━━ Bacaan ━━

Lebih lanjut Mukhlis mengatakan, petani di lahan rawa umumnya menggunakan jerami atau sisa tanaman gulma sebagai bahan organik. Sayang, bahan tersebut mengandung selulosa yang tinggi dengan C/N ratio yang tinggi. Karena itu mereka membutuhkan proses dekomposisi yang lama.

Selama ini, petani menggunakan jerami sebagai pupuk organik dengan 2 cara. Pertama, secara langsung yaitu saat panen jerami langsung disebar ke petakan sawah, lalu air dimasukkan hingga tergenang. Jerami mengalami dekomposisi di lahan. Kedua, cara tak langsung. Jerami dikomposkan dulu lalu disebar ke lahan.

━━━
━━ Data Tersedia ━━

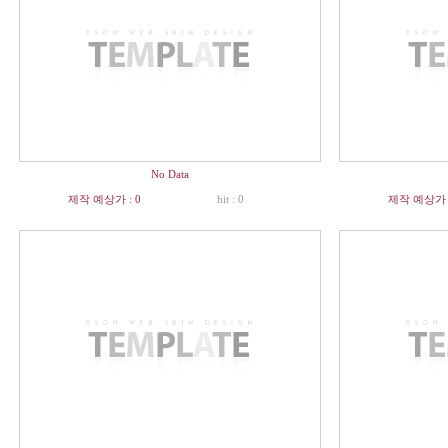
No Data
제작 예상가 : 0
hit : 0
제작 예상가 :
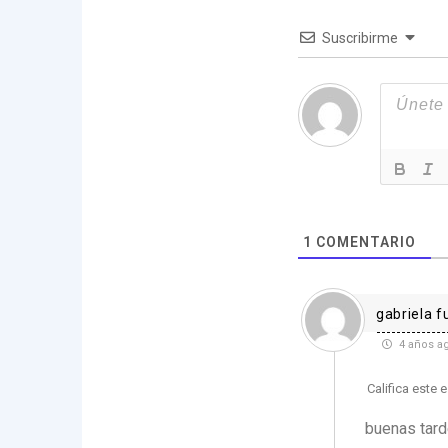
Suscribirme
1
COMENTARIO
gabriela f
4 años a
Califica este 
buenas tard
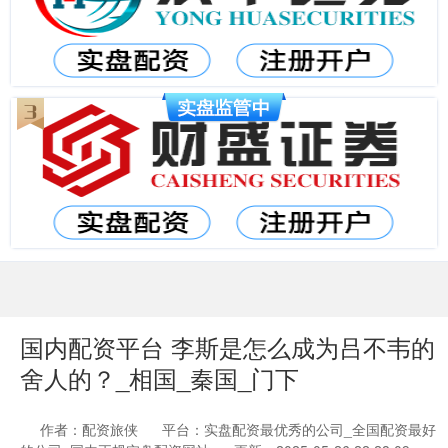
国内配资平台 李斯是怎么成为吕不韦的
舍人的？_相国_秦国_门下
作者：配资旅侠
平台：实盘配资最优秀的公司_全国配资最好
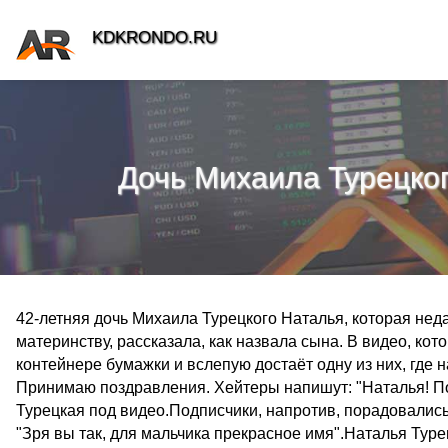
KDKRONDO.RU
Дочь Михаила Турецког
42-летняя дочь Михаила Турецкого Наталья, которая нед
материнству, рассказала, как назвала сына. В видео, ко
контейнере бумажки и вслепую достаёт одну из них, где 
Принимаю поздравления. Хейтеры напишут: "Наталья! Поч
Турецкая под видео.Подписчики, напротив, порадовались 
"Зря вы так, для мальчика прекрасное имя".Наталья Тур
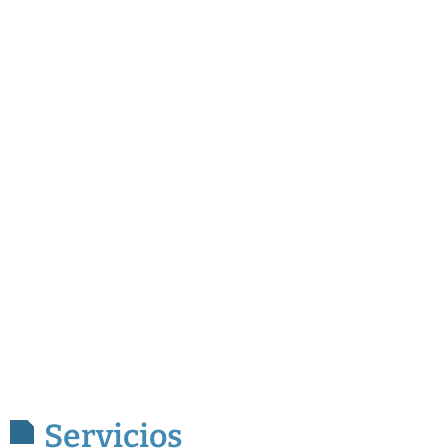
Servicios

━━━

◆ Petunjuk Tugas
[a] Salin kembali bagian dari bacaan tentang jerami sebagai pupuk organik, mulai dari "Lebih lanjut Mukhlis" sampai dengan "disebar ke lahan.".
[b] Lanjutkan bacaan tentang pemakaian jerami sebagai pupuk organik di lahan rawa dari bagian terakhirnya.

◆ Jawaban yang Diharapkan
[a]
Lebih lanjut Mukhlis mengatakan, petani di lahan rawa umumnya menggunakan jerami atau sisa tanaman gulma sebagai bahan organik. Sayang, bahan tersebut mengandung selulosa yang tinggi dengan C/N ratio yang tinggi. Karena itu mereka membutuhkan proses dekomposisi yang lama.

Selama ini, petani menggunakan jerami sebagai pupuk organik dengan 2 cara. Pertama, secara langsung yaitu saat panen jerami langsung disebar ke petakan sawah, lalu air dimasukkan hingga tergenang. Jerami mengalami dekomposisi di lahan. Kedua, cara tak langsung. Jerami dikomposkan dulu lalu disebar ke lahan.

[b]
Pemanfaatan langsung sangat menguntungkan untuk menghemat biaya dan tenaga kerja, tapi jerami baru terdekomposisi lebih satu bulan. Badan Litbang Pertanian berhasil menemukan inovasi dan teknologi pupuk hayati Biotara yang mengandung mikroba dekomposer Trichoderma Sp khas rawa. Setelah jerami disebar ke petakan, Biotara disebar sehingga perombakan lebih cepat. Biotara juga tetap efektif di lahan rawa yang masam dan tergenang karena diseleksi dari mikroba unggul di lahan rawa.

Petani dapat memetik keuntungan lain karena Trichoderma dalam Biotara berperan sebagai pengendali penyakit tular tanah (soil borne disease). Biotara juga diperkaya mikroba pelarut-P Bacillus sp, dan penambat N Azospirillium sp yang hidup di lahan rawa. Maka, seperti pupuk hayati lain Biotara dapat meningkatkan kesuburan tanah, menghemat pupuk, meningkatkan hasil, dan mengurangi pencemaran lingkungan.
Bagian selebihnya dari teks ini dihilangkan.